The auction opened with the sale of the graffiti-tagged door to the garden of Mercury’s home that quickly blew past the high estimate of 25,000 pounds ($31,250) projected before the sale and led to a bidding war that lasted nearly 20 minutes.

The green door covered in hand-painted love notes from fans who made a pilgrimage to the house in the tony Kensington section of London sold for an eye-popping 412,750 pounds ($521,000).

All of the proceeds of the sale of a Cartier onyx and diamond ring given to Mercury by his friend, Elton John, that sold for 273,000 pounds ($344,000) were to go to the “Rocket Man” singer’s AIDS charity.

Art sold at the auction included prints by Pablo Picasso (190,500 pounds; $240,000), Salvador Dalí (48,260 pounds; $60,900); and Marc Chagall (63,500; $80,000), antique furniture and numerous cat figurines.

For the past month, fans of Mercury who couldn’t afford those kind of prices — or just wanted to see his high-top Adidas, diamond brooches, or a sequined jacket — could view them for free in Sotheby’s galleries. More than 140,000 visitors from around the world queued up outside the elegant auction house to take a tour.

Publicity from “Freddie Mercury: A World of his Own” drove up bidding for online auctions that began last month and closes next week.

Even items being sold online that had seemed like they might be in reach for some average buyers eclipsed pre-sale estimates.

A collection of chopsticks once estimated to fetch 40-60 British pounds ($50-75) had a current bid 1,200 pounds ($1,500) Wednesday.

One of the quirkier items, a silver moustache comb from Tiffany & Co, that had been expected to set a buyer back 400 to 600 pounds ($500—750) had a bid at 35,000 pounds ($43,750).

The Yamaha baby grand piano that Mercury wrote some of Queen’s greatest hits on was one of the few items that sold for less than its estimated price tag, though it still sold for the most amount of money.

It had been expected to sell for as much as 3 million pounds ($3.75 million) but sold for 1.7 million pounds ($2.2 million). Sotheby’s said it was the highest price ever paid for a composer’s piano, but they didn’t provide information on the previous record.

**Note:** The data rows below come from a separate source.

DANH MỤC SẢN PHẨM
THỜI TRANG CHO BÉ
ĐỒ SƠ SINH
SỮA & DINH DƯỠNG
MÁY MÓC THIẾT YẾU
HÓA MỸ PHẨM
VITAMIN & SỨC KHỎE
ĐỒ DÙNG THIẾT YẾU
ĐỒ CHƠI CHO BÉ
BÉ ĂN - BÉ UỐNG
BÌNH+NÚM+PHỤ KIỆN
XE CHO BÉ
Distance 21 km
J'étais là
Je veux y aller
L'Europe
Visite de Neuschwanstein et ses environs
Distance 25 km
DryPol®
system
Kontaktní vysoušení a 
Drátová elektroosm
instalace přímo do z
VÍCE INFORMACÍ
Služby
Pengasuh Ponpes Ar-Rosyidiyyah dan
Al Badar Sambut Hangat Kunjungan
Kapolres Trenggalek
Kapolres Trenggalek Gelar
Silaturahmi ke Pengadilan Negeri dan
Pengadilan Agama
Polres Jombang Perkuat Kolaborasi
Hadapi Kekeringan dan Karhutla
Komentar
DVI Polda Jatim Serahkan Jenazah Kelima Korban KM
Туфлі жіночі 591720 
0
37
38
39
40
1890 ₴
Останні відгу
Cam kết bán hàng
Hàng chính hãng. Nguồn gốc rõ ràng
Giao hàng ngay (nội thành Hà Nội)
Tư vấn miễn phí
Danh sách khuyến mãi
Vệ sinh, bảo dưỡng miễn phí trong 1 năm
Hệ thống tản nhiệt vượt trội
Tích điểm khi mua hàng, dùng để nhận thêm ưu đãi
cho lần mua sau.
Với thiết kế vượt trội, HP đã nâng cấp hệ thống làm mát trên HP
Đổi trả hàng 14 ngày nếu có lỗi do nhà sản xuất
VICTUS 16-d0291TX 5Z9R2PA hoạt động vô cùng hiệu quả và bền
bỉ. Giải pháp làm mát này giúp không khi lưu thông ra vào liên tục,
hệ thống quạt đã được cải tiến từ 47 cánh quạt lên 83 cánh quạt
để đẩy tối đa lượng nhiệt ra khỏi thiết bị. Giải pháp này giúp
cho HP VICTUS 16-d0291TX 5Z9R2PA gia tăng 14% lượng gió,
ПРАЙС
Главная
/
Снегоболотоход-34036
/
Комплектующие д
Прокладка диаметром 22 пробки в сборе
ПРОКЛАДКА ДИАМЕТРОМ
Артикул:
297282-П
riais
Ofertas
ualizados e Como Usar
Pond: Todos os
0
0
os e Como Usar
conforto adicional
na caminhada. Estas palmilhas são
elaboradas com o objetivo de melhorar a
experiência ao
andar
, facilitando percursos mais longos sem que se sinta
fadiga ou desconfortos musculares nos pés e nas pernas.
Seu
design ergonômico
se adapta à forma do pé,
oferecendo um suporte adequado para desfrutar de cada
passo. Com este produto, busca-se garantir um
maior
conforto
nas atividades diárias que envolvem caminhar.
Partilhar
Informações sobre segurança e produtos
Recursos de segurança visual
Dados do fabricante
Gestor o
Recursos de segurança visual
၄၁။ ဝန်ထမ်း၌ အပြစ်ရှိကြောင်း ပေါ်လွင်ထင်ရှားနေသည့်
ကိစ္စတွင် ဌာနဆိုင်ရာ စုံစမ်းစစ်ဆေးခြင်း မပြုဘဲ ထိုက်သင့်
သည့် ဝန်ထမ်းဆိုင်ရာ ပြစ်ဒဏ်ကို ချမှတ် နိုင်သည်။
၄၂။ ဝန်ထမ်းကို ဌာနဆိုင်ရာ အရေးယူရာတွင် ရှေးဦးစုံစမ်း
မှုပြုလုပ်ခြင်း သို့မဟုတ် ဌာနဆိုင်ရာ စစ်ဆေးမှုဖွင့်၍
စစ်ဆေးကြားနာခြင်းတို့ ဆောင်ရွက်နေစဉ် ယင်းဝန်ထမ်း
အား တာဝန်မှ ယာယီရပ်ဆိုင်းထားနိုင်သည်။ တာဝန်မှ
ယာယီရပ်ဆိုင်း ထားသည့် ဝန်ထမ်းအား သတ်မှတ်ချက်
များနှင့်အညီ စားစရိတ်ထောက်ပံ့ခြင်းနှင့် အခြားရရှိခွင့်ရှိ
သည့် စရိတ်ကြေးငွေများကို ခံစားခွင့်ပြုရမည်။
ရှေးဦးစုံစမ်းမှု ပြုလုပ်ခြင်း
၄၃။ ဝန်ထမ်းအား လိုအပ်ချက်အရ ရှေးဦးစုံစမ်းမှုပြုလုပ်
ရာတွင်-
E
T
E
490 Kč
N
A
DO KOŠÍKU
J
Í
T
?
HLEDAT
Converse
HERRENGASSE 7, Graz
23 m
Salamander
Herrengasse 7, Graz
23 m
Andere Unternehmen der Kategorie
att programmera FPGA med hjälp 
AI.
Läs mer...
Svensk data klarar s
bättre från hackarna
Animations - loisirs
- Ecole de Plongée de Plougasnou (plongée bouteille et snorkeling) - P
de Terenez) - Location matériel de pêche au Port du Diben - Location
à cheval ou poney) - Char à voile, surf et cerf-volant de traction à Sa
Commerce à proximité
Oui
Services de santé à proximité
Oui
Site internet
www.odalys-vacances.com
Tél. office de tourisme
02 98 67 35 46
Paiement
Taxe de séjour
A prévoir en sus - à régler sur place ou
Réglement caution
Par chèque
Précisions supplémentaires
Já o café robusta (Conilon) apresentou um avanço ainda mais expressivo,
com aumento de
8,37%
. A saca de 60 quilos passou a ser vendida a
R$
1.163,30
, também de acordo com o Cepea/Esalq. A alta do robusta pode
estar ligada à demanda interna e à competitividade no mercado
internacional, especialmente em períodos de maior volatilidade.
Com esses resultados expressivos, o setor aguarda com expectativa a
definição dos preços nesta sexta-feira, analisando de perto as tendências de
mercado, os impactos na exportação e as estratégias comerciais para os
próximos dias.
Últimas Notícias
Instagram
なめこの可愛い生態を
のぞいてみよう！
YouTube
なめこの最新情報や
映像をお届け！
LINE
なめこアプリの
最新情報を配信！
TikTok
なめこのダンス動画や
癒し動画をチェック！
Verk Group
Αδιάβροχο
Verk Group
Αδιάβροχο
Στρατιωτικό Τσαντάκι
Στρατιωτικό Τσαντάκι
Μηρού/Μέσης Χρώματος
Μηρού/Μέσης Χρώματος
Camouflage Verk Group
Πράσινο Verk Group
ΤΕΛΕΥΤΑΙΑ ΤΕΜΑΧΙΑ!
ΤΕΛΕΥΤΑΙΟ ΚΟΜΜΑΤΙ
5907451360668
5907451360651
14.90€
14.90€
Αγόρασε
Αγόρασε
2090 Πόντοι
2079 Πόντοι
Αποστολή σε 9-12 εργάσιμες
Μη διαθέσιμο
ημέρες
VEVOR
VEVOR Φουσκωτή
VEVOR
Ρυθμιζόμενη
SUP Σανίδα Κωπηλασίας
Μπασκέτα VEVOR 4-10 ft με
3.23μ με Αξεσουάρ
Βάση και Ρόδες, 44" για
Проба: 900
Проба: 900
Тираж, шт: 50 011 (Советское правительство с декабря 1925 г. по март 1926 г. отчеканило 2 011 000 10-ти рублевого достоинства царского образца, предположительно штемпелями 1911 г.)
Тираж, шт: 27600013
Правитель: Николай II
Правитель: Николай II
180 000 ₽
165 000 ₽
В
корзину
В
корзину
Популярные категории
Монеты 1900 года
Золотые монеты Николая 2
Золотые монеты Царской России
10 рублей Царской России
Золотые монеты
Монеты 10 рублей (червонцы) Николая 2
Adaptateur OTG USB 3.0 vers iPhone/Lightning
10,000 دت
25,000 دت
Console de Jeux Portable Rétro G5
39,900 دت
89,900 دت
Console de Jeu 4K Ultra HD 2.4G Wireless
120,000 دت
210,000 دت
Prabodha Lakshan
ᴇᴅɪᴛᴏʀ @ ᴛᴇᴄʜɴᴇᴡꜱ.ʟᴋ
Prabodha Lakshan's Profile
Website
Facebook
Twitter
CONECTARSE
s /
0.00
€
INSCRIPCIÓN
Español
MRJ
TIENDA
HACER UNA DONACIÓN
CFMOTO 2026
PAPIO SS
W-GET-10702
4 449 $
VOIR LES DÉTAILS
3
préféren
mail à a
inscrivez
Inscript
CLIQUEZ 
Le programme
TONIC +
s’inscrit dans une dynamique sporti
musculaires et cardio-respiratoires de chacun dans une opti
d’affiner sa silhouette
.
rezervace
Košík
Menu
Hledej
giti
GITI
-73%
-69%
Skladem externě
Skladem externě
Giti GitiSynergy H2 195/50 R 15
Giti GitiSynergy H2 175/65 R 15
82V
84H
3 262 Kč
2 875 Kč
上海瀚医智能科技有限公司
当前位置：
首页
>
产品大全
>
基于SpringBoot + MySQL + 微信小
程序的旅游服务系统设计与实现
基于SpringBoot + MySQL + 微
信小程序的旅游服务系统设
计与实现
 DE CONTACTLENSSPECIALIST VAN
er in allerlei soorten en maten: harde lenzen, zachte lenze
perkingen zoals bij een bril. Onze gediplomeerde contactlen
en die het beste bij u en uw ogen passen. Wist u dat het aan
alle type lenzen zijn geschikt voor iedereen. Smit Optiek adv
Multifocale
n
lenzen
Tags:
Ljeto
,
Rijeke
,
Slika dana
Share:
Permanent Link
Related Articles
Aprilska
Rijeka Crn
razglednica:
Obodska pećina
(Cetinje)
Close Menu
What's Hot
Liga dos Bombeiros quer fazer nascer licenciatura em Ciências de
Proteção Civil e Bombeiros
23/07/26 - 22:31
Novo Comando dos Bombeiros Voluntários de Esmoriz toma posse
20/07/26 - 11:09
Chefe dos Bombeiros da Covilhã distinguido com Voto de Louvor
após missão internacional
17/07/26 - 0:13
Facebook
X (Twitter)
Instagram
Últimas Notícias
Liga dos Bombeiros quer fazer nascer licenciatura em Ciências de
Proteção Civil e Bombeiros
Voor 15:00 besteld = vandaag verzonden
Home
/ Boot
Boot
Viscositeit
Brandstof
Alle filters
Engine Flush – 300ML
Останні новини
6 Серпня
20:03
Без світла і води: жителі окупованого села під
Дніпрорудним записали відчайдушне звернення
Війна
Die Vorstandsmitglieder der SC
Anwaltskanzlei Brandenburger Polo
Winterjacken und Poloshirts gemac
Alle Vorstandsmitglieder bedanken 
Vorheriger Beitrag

Other items that were treasured by fans were Mercury’s draft lyrics to “Somebody to Love” (241,000 pounds; $304,000), and “Don’t Stop Me Now” and “We Are the Champions,” which both fetched the same final prices: 317,500 pounds; $400,700.

The drafts showed songs at their inception, with “Bohemian Rhapsody” scratched on stationery from the defunct British Midland Airways. The song was originally named “Mongolian Rhapsody” before that was crossed out.

The song ends with the words: “Nothing really matters to me,” a line that certainly didn’t apply to Mercury’s myriad possessions.